Kota Marudu Member of Parliament

‘Expansion to serve Sabahans in peninsula’

PENAMPANG: Parti Bersatu Sabah’s (PBS) main intention of expanding to Peninsular Malaysia is to serve Sabahans there better.

Deputy president Datuk Seri Panglima Dr Maximus Ongkili said that there are about 200,000 Sabahans of all ages residing in Peninsular Malaysia and PBS would like to reach out to them.

Dr Maximus who was met at PBS’ 30th annual delegates conference yesterday, said this when asked by reporters to elaborate on the party’s plan to expand to Sarawak and Peninsular Malaysia as it has received the approval by the Registrar of Societies (ROS).

According to the Energy, Green Technology and Water Minister, PBS plans to start its expansion plan early next year by recruiting members and opening up branches in Peninsular Malaysia.

“We have already more or less mapped out their locality with a view to engage with them,” he said, adding that PBS hopes to be able to serve them in terms of their needs, especially in the area of welfare and on the political side, offer them an option to join rather than them joining other political parties.

Dr Maximus disclosed that the party’s constitution was amended by the congress of 1995 for PBS to expand out of Sabah.

“When we submitted (our application) to ROS at that time they accepted (but we were) subjected to certain conditions, including changing the party’s name as they felt the word Sabah meant only for Sabahans.

“But in the last 12 months (after) engaging with the Prime Minister, Deputy Prime Minister including the new Deputy Prime Minister who requested PBS to resubmit (its application), it was considered and of course approved.

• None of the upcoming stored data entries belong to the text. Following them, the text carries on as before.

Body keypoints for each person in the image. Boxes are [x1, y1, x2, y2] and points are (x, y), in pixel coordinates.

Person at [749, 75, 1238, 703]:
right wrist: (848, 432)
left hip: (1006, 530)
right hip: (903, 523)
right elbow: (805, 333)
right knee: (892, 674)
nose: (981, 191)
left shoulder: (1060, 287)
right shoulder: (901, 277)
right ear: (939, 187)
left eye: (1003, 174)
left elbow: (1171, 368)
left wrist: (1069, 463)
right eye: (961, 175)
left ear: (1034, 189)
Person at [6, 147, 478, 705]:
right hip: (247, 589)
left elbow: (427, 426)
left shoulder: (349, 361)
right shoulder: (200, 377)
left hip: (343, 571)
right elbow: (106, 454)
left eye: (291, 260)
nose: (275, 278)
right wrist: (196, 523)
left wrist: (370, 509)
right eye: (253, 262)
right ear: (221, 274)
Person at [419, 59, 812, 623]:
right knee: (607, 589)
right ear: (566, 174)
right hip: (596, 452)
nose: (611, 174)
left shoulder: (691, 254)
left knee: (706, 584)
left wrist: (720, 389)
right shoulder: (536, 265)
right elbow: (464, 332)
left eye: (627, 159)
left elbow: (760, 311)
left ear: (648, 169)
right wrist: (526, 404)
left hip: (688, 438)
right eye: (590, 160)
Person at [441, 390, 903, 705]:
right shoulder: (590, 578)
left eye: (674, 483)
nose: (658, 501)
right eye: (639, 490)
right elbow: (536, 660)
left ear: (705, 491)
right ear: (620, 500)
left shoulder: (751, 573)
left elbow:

“What it all means is that prior to the approval on Nov 3, we could only open branches in Labuan aside from Sabah. Now with this it says ‘to the rest of Malaysia’.

“We are going to start small (and) the plan at the moment which was approved by the supreme council is to start by recruiting members and forming branches as well as divisions but that depends on how many branches will be formed as one division requires 600 people, no limit of branches,” he said.

He also said that there are non Sabahans in Peninsular Malaysia who want to join a multi-racial party.

Dr Maximus said party president Tan Sri Pairin Kitingan, in his policy speech on Saturday, said that PBS wants to champion multi-racial politics.

“Of course other parties in Peninsular Malaysia also call themselves multi-racial, I don’t think there is any other political party that is more multi-racial than PBS at the moment. We have the Muslim Bumiputra, non-Muslim Bumiputera, the Chinese and so forth.”

To a question if by spreading its wings PBS will also be contesting in Sarawak and Peninsular Malaysia in the next general election, Dr Maximus’ reply was that it would depend on the response from the people there.

“Depending on the response and perception of the public, in terms of membership and the support for PBS, I suppose there is no harm in the future to offer ourselves. Nothing can stop us from bidding if the response is good.

“We could be another contender to represent BN if the reception of the people is strong. I don’t think there is any ruling for BN not to consider that but let’s cross that bridge when the time comes,” he said, adding that PBS’s first priority now is to open up its branches and give the people in the peninsula the option of a truly multi-racial party.

He also disclosed that PBS has been advised to look into areas ruled by the opposition rather than competing with its counterparts in Barisan Nasional (BN).